Kremer is done pitching for the Orioles until he returns from Team Israel in the WBC.

“I was excited when the rosters came out and I was excited when I got asked last year at this time whether I wanted to play or not,” he said. “Anytime I get to represent the country, more than happy to do it.”

Said Hyde: "I think he's as ready as you can be. I thought he had great stuff tonight. Mid-90s fastball, good changeups again. Mixing in all his pitches. He looks strong and ready to go."

* Anthony Santander drew a walk in the bottom of the first because of a pitch clock violation on Pirates right-hander Vince Velasquez, and he scored on Ryan Mountcastle’s game-tying double to left field.
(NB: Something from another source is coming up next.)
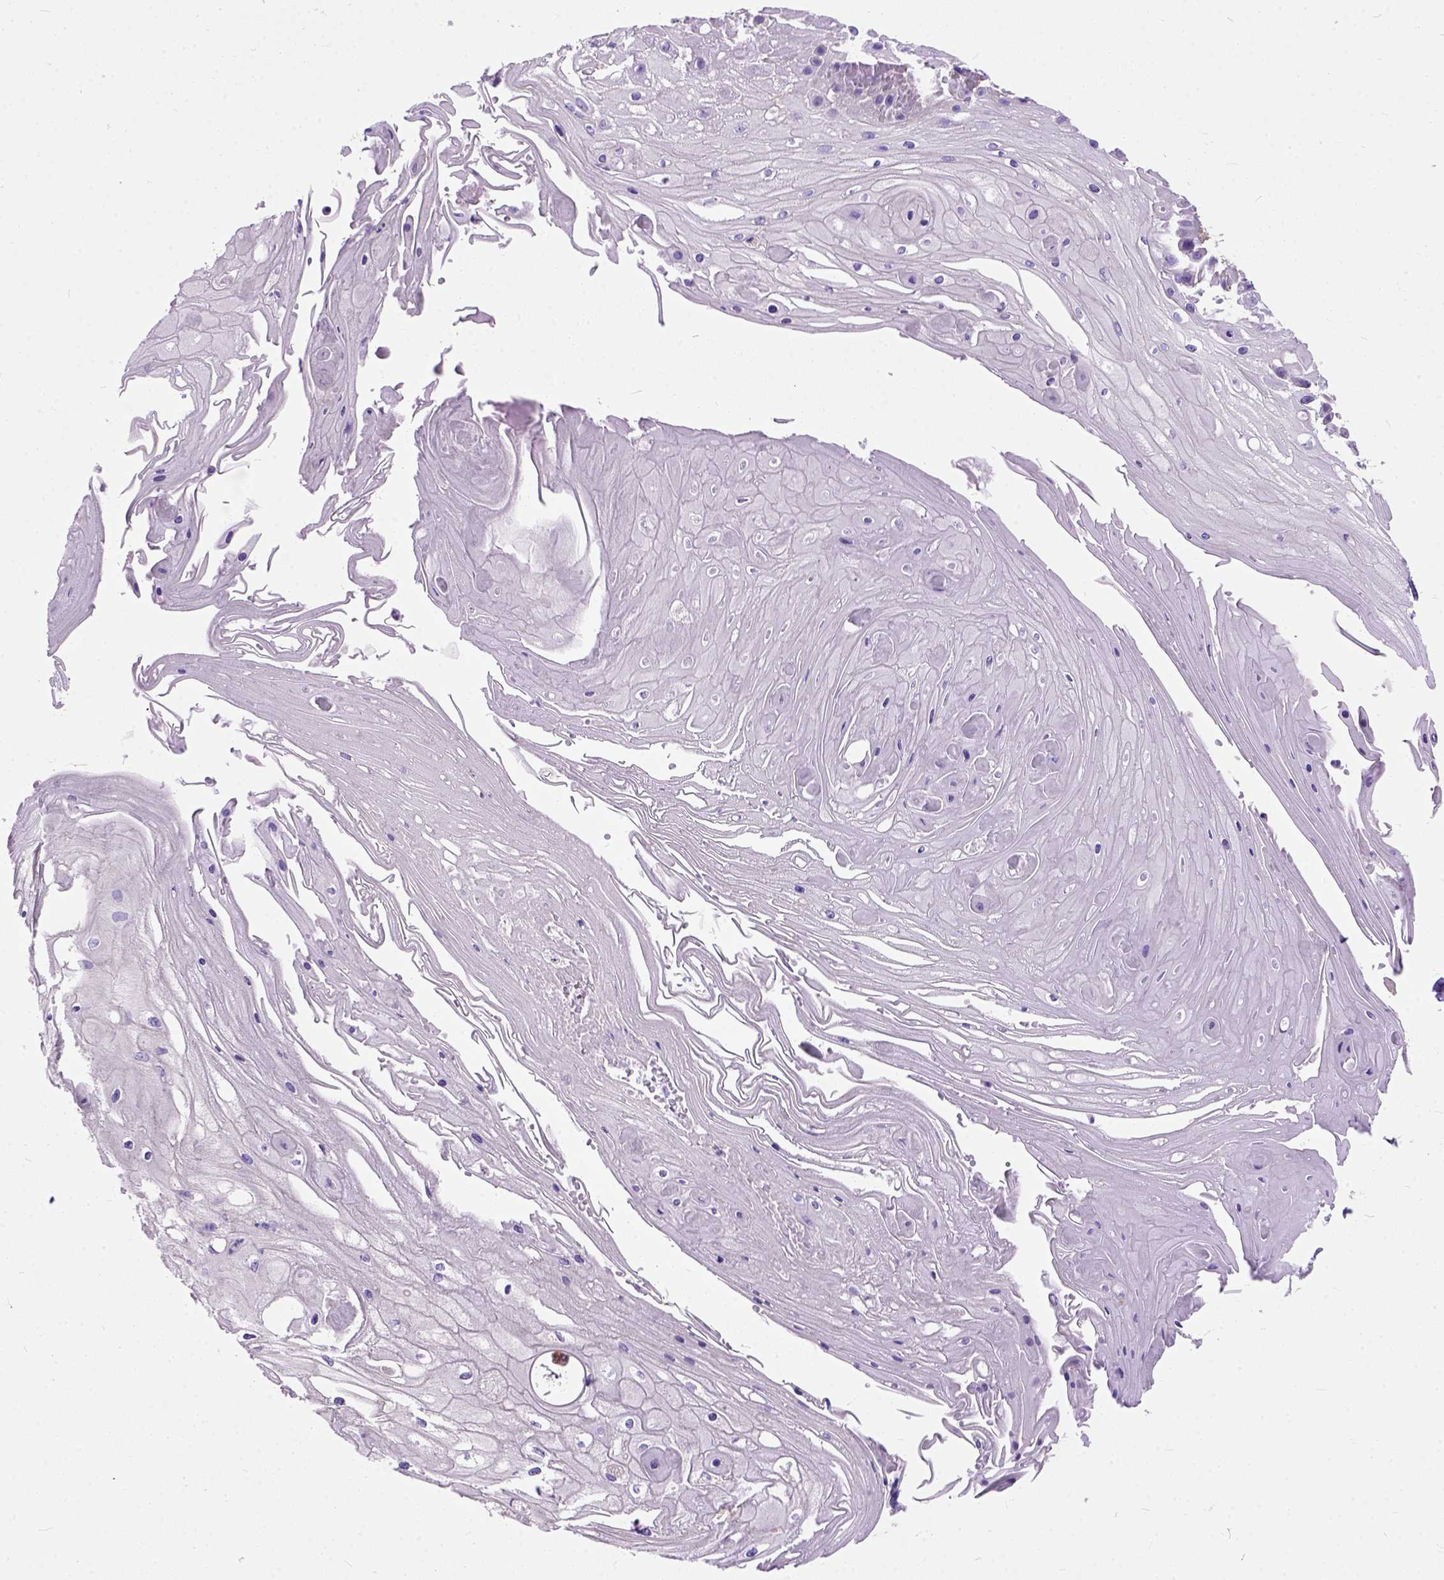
{"staining": {"intensity": "negative", "quantity": "none", "location": "none"}, "tissue": "skin cancer", "cell_type": "Tumor cells", "image_type": "cancer", "snomed": [{"axis": "morphology", "description": "Squamous cell carcinoma, NOS"}, {"axis": "topography", "description": "Skin"}], "caption": "The micrograph shows no staining of tumor cells in skin cancer.", "gene": "SEMA4F", "patient": {"sex": "male", "age": 70}}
Santander, you may recall, was given a strike in the opener because he wasn’t ready to hit in the designated time.

Mountcastle was charged a third strike to end the third inning due to his own violation. But he doubled again in the sixth.

Maverick Handley replaced McCann and showed off his arm, throwing out Drew Maggi trying to steal with plenty of room to spare. Handley led off the seventh inning with a single, and he singled again in the ninth and moved to third base with one out on a balk and wild pitch.

Heston Kjerstad struck out and Holliday grounded back to the mound.

Bryan Baker, Eduardo Bazardo, Darwinzon Hernández and Ofreidy Gómez each tossed a scoreless inning. Bazardo struck out two batters.

The game was played in 2 hours and 18 minutes.